● Task
Wherever the word "постоянно" appears in a line below, that line counts; report the total number of such lines only.

Page-level text extractions:
..............................
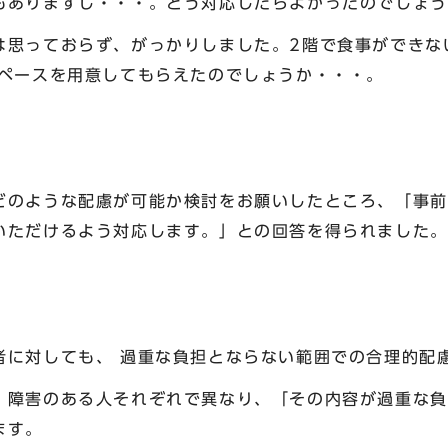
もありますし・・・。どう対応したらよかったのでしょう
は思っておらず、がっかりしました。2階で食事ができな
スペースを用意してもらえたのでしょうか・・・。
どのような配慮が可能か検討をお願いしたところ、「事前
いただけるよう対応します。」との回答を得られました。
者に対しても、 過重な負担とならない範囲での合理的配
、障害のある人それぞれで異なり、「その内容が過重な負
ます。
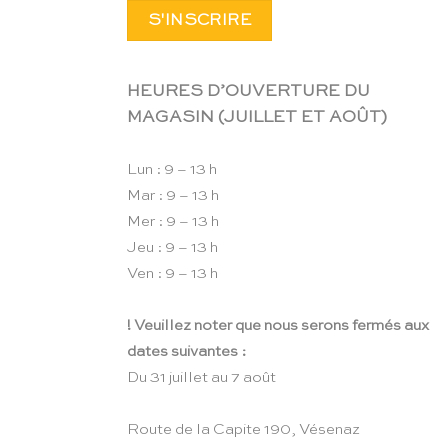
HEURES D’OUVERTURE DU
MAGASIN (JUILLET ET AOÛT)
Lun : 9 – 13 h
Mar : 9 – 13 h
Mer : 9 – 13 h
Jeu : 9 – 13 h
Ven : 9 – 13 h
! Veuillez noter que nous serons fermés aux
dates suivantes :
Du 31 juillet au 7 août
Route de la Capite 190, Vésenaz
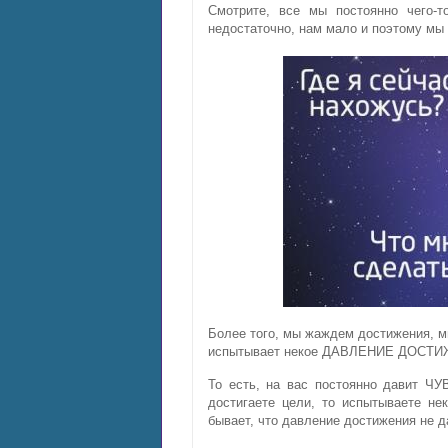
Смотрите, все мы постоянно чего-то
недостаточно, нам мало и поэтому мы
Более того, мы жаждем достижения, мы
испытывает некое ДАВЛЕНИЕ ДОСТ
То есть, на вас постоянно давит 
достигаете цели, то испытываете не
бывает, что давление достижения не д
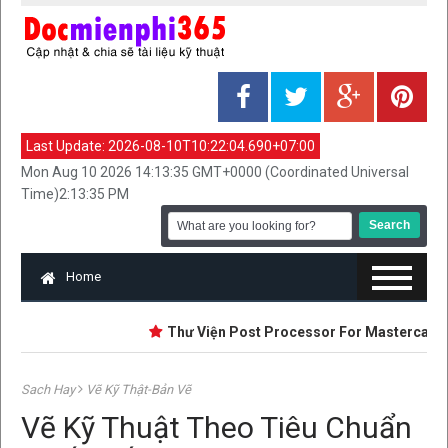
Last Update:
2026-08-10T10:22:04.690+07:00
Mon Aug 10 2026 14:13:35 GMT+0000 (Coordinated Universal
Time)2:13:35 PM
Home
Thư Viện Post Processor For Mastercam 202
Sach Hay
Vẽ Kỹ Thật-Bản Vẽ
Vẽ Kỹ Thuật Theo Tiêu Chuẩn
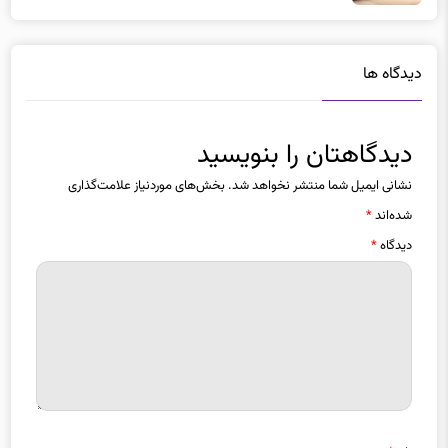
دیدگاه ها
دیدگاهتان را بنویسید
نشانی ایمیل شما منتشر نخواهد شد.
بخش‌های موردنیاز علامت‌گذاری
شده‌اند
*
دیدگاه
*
..............................
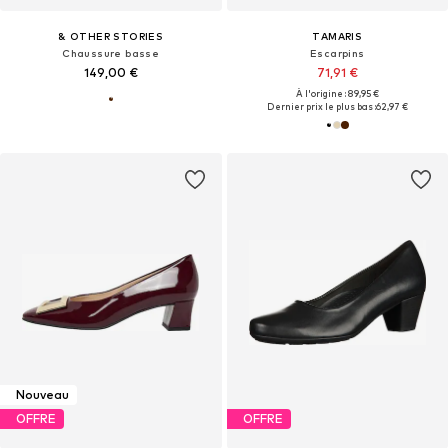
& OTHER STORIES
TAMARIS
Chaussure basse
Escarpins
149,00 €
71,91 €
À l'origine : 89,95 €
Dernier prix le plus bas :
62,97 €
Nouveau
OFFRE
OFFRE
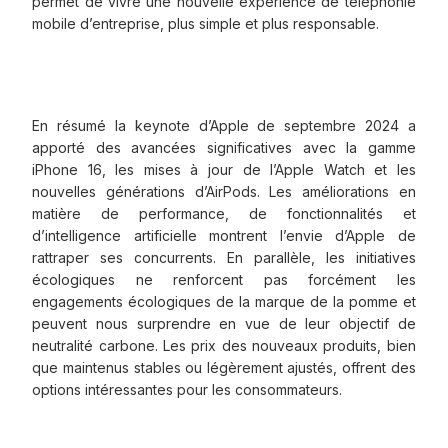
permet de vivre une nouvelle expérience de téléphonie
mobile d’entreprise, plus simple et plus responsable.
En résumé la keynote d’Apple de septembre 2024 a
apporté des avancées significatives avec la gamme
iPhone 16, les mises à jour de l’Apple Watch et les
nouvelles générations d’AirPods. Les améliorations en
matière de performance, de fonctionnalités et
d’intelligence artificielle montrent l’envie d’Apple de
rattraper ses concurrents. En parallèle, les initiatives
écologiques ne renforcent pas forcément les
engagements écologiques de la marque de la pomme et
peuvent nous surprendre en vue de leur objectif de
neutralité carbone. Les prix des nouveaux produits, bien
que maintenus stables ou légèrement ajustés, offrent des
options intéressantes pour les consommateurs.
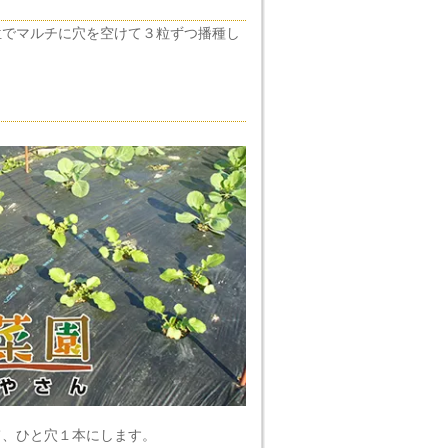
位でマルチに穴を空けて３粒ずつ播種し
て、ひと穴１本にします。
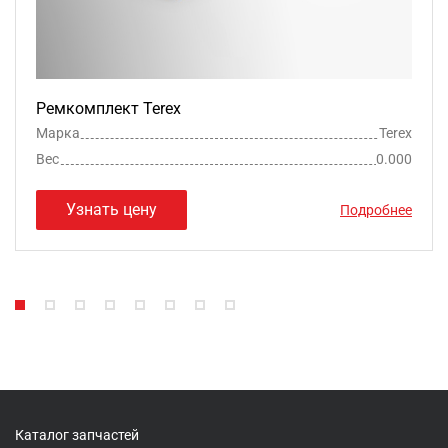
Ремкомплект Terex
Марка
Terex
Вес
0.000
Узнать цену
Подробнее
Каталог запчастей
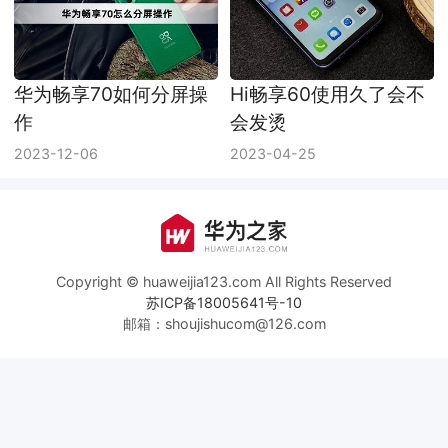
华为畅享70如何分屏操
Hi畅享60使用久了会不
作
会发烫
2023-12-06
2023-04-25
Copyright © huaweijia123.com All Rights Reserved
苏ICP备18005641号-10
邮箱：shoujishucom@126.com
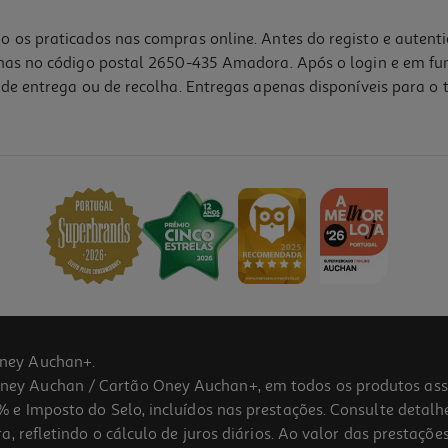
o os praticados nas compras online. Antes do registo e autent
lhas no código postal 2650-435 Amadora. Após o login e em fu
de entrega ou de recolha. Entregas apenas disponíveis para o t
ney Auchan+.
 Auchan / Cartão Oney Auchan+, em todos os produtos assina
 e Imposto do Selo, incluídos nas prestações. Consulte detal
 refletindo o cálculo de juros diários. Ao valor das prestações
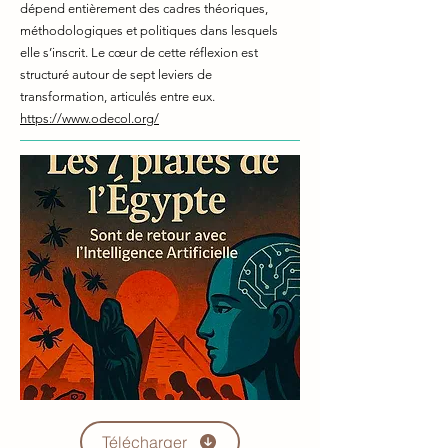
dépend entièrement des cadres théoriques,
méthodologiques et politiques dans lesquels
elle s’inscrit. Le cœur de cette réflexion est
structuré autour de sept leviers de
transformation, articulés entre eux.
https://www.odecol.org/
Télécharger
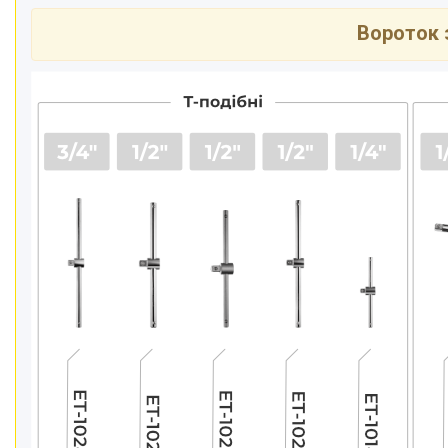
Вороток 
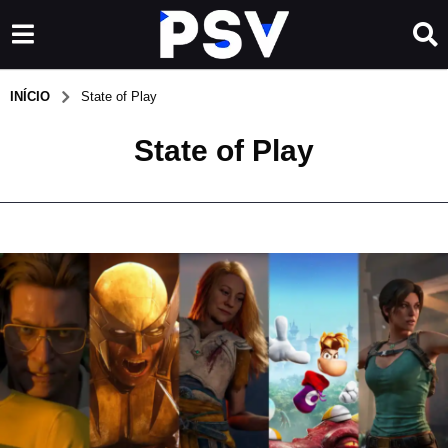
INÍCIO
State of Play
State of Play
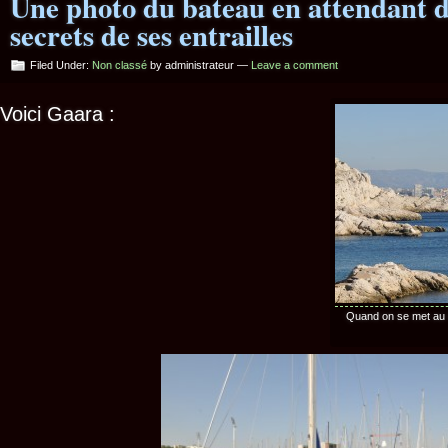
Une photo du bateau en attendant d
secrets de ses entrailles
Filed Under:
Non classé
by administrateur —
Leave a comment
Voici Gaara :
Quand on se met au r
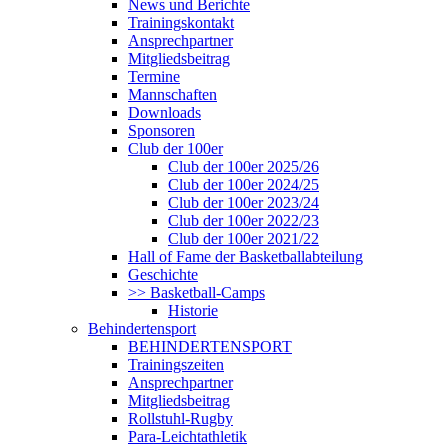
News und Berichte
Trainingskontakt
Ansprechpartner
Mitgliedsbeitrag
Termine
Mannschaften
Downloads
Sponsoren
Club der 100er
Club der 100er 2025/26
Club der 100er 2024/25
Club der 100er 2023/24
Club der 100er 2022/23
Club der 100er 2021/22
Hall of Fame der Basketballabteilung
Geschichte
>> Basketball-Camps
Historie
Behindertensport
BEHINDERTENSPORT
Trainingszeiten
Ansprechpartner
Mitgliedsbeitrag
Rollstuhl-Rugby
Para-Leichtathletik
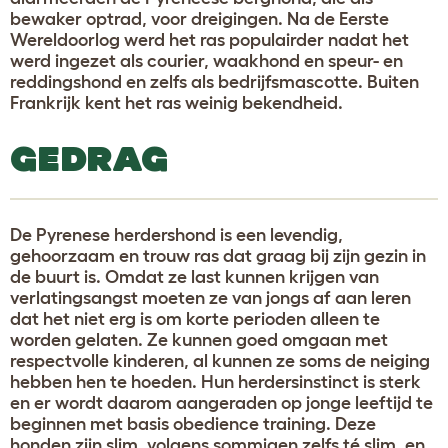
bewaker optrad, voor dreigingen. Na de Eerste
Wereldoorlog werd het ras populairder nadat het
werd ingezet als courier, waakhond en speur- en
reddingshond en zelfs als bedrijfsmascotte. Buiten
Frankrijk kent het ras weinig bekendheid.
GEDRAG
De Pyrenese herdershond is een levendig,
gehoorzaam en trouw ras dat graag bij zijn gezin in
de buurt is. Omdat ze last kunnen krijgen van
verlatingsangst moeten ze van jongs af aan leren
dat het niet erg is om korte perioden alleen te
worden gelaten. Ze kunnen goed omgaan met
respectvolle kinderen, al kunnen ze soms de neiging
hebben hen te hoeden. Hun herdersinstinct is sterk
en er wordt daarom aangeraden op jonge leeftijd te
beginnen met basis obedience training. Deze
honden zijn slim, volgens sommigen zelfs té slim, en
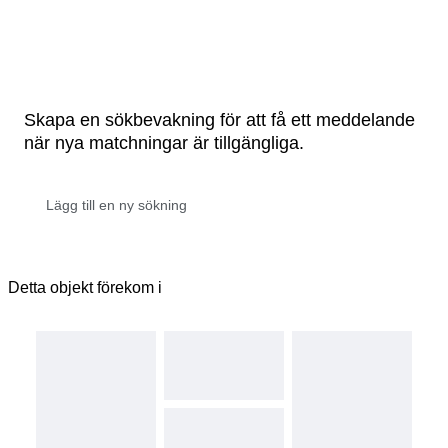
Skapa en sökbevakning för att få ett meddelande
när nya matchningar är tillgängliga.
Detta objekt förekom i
..............................
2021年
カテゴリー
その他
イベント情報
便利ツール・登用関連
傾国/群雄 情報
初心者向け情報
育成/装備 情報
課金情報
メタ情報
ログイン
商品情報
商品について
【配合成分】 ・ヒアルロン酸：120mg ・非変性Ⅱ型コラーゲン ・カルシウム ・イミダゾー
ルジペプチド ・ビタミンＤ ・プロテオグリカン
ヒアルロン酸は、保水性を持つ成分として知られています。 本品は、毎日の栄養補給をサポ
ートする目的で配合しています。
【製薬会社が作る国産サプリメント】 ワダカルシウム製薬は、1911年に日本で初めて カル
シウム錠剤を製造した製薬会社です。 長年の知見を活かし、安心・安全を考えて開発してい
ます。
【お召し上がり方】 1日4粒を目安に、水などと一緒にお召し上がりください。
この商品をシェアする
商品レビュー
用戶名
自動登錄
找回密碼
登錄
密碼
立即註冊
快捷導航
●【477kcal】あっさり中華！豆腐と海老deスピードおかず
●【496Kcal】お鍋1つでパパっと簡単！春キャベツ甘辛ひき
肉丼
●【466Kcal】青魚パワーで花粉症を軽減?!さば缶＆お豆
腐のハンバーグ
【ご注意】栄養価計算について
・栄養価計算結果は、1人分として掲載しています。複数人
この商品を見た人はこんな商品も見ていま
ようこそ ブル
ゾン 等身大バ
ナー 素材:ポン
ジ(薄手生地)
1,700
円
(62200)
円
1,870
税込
..............................
● Exercise answer
2